Delight didn’t sound too impressed, either.
Dog didn’t give us much more time than that to dwell on what we’d come to realize. He wormed his way into the systems belonging to the caterer’s headquarters, and then into its business agreements, and then into its inventory.
“Nice!”
Couldn’t say I agreed with her, there, but I was pretty happy to find the boys—alive and each in one piece—even if I couldn’t reach their implants.
“Isolation cells,” Delight muttered, helping Pritchard grab Cascade before the dog tried to break the barrier between him and his boy.
“Time to be going back, boy,” Pritchard told him, and Cas growled. “We’ll get your boy, and we’ll let you come, but not now.”
Cascade growled again, and I thought he was going to unleash those teeth on Pritchard’s arm, when Pritchard tried one more tack.
“Treat?”
“Treat?” That was definitely one of Cascade’s favorite words.
The dog turned himself around, barely giving Pritchard enough time for a quickly thrown, “Hold on,” before he was bounding back the way we’d come.
I made a grab for Delight, just as she reached out and tried to snag Pritchard as he zipped by. We both missed. Abby tut-tutted as she reappeared from a short reconnaissance of the isolation cells.
“Can’t get into them without waking up the whole system,” she said, holding out virtual hands, “and we really don’t want to do that.”
I figured I’d ask her for details, later. Right now, I wanted to get the hell out of the caterer’s system and back to the Wanderer. Abby heaved a mock sigh, and offered her hands, again.
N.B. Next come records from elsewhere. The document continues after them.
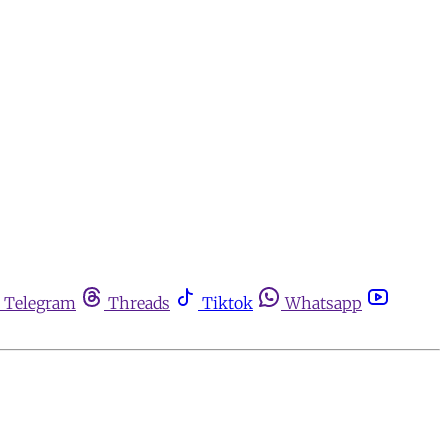
Telegram
Threads
Tiktok
Whatsapp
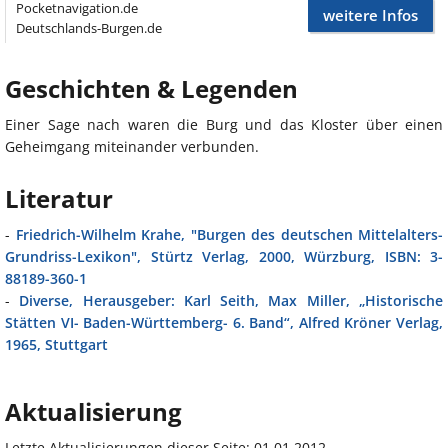
Pocketnavigation.de
weitere Infos
Deutschlands-Burgen.de
Geschichten & Legenden
Einer Sage nach waren die Burg und das Kloster über einen
Geheimgang miteinander verbunden.
Literatur
-
Friedrich-Wilhelm Krahe, "Burgen des deutschen Mittelalters-
Grundriss-Lexikon", Stürtz Verlag, 2000, Würzburg, ISBN: 3-
88189-360-1
-
Diverse, Herausgeber: Karl Seith, Max Miller, „Historische
Stätten VI- Baden-Württemberg- 6. Band“, Alfred Kröner Verlag,
1965, Stuttgart
Aktualisierung
Letzte Aktualisierungen dieser Seite: 01.01.2012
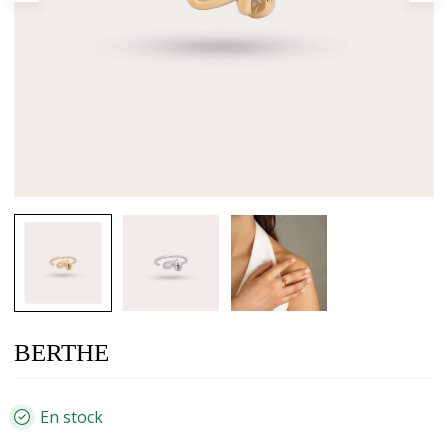
BERTHE
En stock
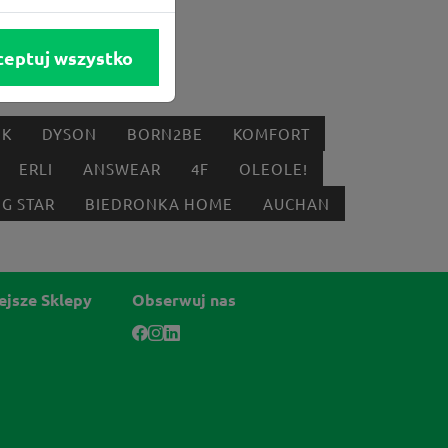
ceptuj wszystko
IK
DYSON
BORN2BE
KOMFORT
ERLI
ANSWEAR
4F
OLEOLE!
IG STAR
BIEDRONKA HOME
AUCHAN
ejsze Sklepy
Obserwuj nas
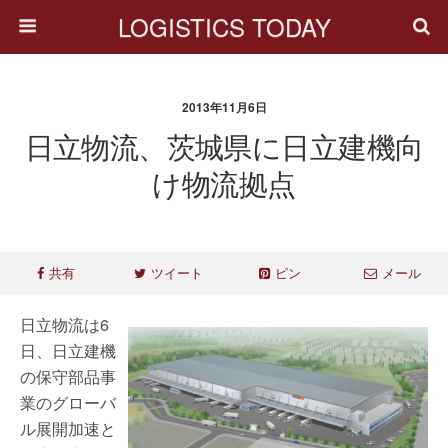
LOGISTICS TODAY
2013年11月6日
日立物流、茨城県に日立建機向
け物流拠点
共有
ツイート
ピン
メール
日立物流は6
日、日立建機
の保守部品事
業のグローバ
ル展開加速と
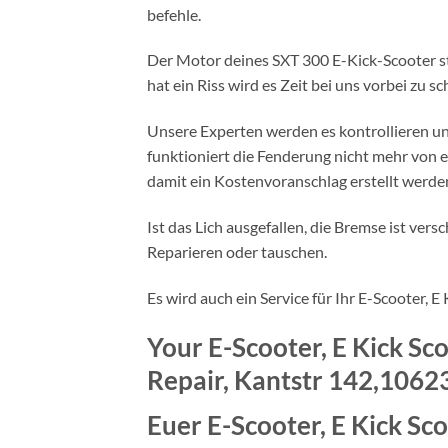
befehle.
Der Motor deines SXT 300 E-Kick-Scooter st
hat ein Riss wird es Zeit bei uns vorbei zu
Unsere Experten werden es kontrollieren und
funktioniert die Fenderung nicht mehr von e
damit ein Kostenvoranschlag erstellt werd
Ist das Lich ausgefallen, die Bremse ist ve
Reparieren oder tauschen.
Es wird auch ein Service für Ihr E-Scooter,
Your E-Scooter, E Kick Sc
Repair, Kantstr 142,10623
Euer E-Scooter, E Kick Sc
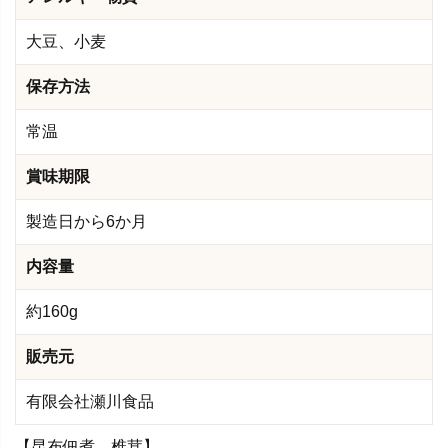
大豆、小麦
保存方法
常温
賞味期限
製造日から6か月
内容量
約160g
販売元
有限会社瀬川食品
【昆布佃煮 椎茸】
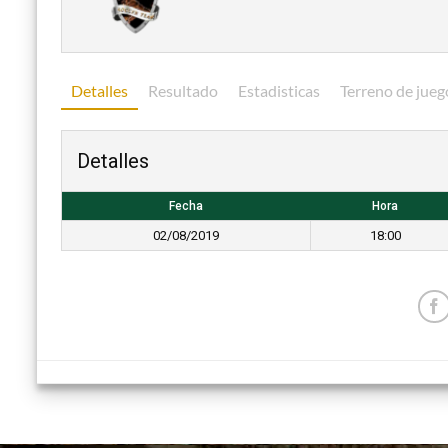
Detalles
Resultado
Estadisticas
Terreno de jueg
Detalles
Fecha
Hora
02/08/2019
18:00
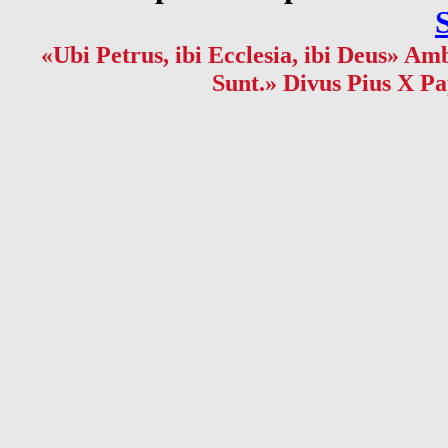
«Ubi Petrus, ibi Ecclesia, ibi Deus» Amb
Sunt.» Divus Pius X Pa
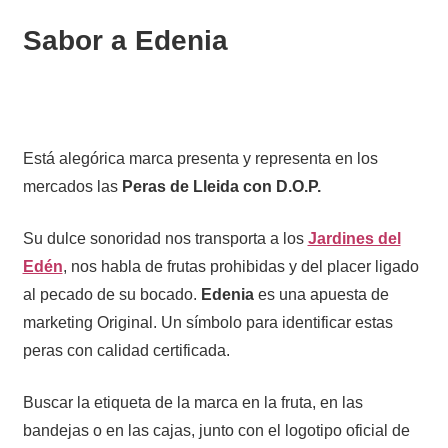
Sabor a Edenia
Está alegórica marca presenta y representa en los
mercados las
Peras de Lleida con D.O.P.
Su dulce sonoridad nos transporta a los
Jardines del
Edén
, nos habla de frutas prohibidas y del placer ligado
al pecado de su bocado.
Edenia
es una apuesta de
marketing Original. Un símbolo para identificar estas
peras con calidad certificada.
Buscar la etiqueta de la marca en la fruta, en las
bandejas o en las cajas, junto con el logotipo oficial de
“I’ll take you back,” she said. “It’ll be quicker, and I can make sure you’re not followed.”
To my surprise, Delight didn’t argue. She just reached out and took Abby’s hand, and then grabbed me and hauled me over to where I could do the same. I glanced back at the surveillance feed showing Mack pacing restlessly in his cell. Man was shirtless, and wearing a pair of shorts barely adequate for modesty. He looked like a caged lion.
I felt Abby take a good virtual grip on me, and then we moved. I can’t say it was exactly like being teleported—the absence of light was a dead giveaway—but it was darn close. Abs swam the systems like she was born to it, even though I knew she’d been human once.
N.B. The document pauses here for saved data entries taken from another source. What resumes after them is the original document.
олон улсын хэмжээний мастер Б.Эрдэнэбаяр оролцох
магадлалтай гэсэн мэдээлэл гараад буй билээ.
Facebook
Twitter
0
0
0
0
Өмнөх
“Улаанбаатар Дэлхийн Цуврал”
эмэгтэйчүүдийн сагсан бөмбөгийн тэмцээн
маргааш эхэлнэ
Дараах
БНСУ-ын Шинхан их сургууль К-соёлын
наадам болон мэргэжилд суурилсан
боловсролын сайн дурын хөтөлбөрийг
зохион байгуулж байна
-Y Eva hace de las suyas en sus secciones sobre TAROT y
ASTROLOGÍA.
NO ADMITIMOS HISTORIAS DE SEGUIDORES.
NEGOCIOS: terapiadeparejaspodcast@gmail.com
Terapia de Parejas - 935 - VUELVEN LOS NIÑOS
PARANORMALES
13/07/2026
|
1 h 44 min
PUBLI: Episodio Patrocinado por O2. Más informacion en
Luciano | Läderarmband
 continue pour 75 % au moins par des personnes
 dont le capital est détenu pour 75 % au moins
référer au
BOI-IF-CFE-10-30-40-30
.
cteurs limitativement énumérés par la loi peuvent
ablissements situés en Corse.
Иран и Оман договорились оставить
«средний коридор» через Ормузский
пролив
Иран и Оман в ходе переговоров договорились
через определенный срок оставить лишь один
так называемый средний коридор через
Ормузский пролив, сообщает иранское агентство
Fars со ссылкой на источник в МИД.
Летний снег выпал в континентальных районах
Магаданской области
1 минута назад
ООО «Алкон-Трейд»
“Not so much with the once,” she replied. “Transfer does not mean you lose your humanity; it only means you lose your first shell.”
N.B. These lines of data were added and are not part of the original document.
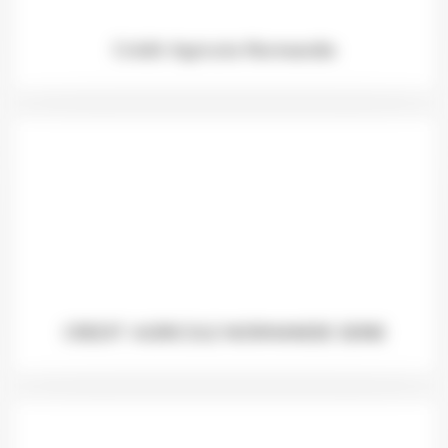
Crédit Agricole Normandie
CREDIT AGRICOLE NORMANDIE SEINE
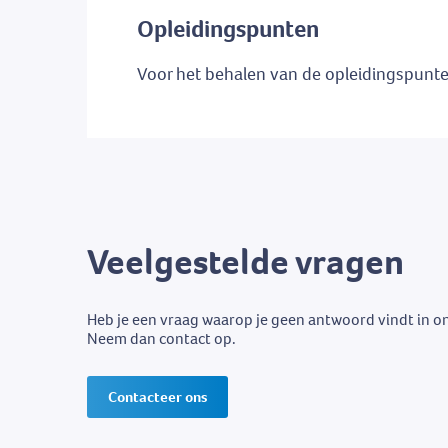
Opleidingspunten
Voor het behalen van de opleidingspunt
Veelgestelde vragen
Heb je een vraag waarop je geen antwoord vindt in o
Neem dan contact op.
Contacteer ons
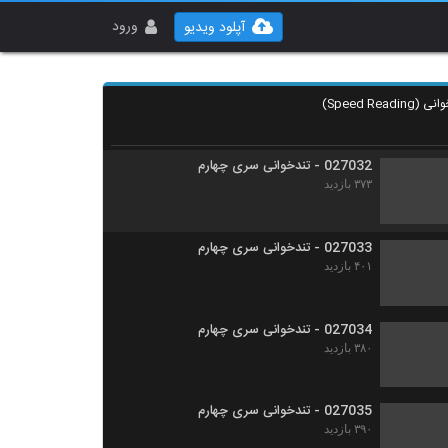
027030 - تندخوانی سری چهارم
۳۷۱ بازدید
ورود
آپلود ویدیو
027031 - تندخوانی سری چهارم
۳۵۵ بازدید
027032 - تندخوانی سری چهارم
۳۷۳ بازدید
027033 - تندخوانی سری چهارم
۴۰۱ بازدید
027034 - تندخوانی سری چهارم
۳۸۰ بازدید
027035 - تندخوانی سری چهارم
۳۹۰ بازدید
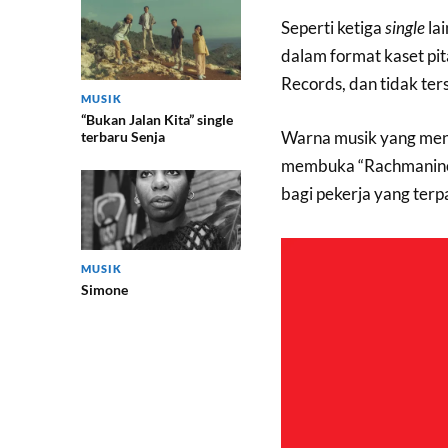
Seperti ketiga
single
la
dalam format kaset pita
Records, dan tidak ters
MUSIK
“Bukan Jalan Kita” single
Warna musik yang men
terbaru Senja
membuka “Rachmanino
bagi pekerja yang terp
MUSIK
Simone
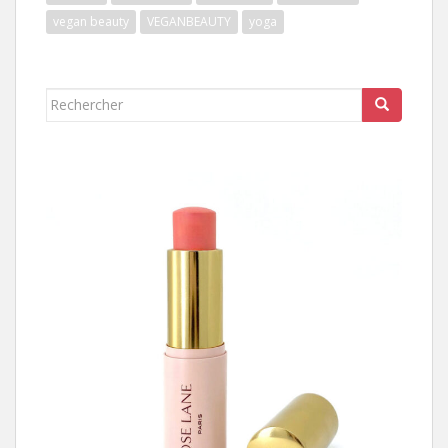
vegan beauty
VEGANBEAUTY
yoga
Rechercher...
I didn’t know what to say to that, but she wasn’t quite done.
“It’s better than losing your life.”
Good to know, I thought, and hoped I’d never be in a position to have to make that choice. Abby gave the equivalent of a virtual snort.
“Hon, the line of work you’re in, you’re not likely to have the choice.”
Yeah. Thanks, Abs.
She and Delight left the implant as soon as they reached it, and I was grateful, taking a little longer to get my bearings and then surface. What I really wanted to do, now, was to take a closer look at that catering company, because it fell into the same category as the Odyssey cruise-line front, and let the wolves go a whole lot of places, no questions asked, that they might not otherwise be able to access.
“You done in there?”
Delight’s voice was not a welcome intrusion, but I decided I’d better come out of my head and check on Cascade. There was no telling what mischief the big beast had gotten up to in pursuit of the promised treat.
I opened my eyes to see him sitting next to Pritchard, his head on the man’s lap, crumbs scattered around his muzzle.
“We’ve hit a glitch with the station,” he said, and Delight turned towards him.
“What sort of a glitch?”
“They’re demanding we tell them the real reason Odyssey wants to pay a visit to their neck of the woods—and that’s a direct quote, by the way.”
“And?”
“And they won’t let anyone go planetside.”
Delight’s eyes narrowed.
“They say why?”
“They said Odyssey’s law enforcement role in other parts of the galaxy mean that it would be unsafe for Odyssey crew and customers to take leave on the planet.”
I watched Delight’s lips give an ironic twist.
“Understandable,” she said. “What about the orbital?”
“No more than twenty crew per shift, and they need to travel in uniform and in trios. That’s the station’s request.”
Delight snorted.
“It makes our people easier to trace and keep track of. I’ll give them points for smarts, even if it makes our lives difficult.”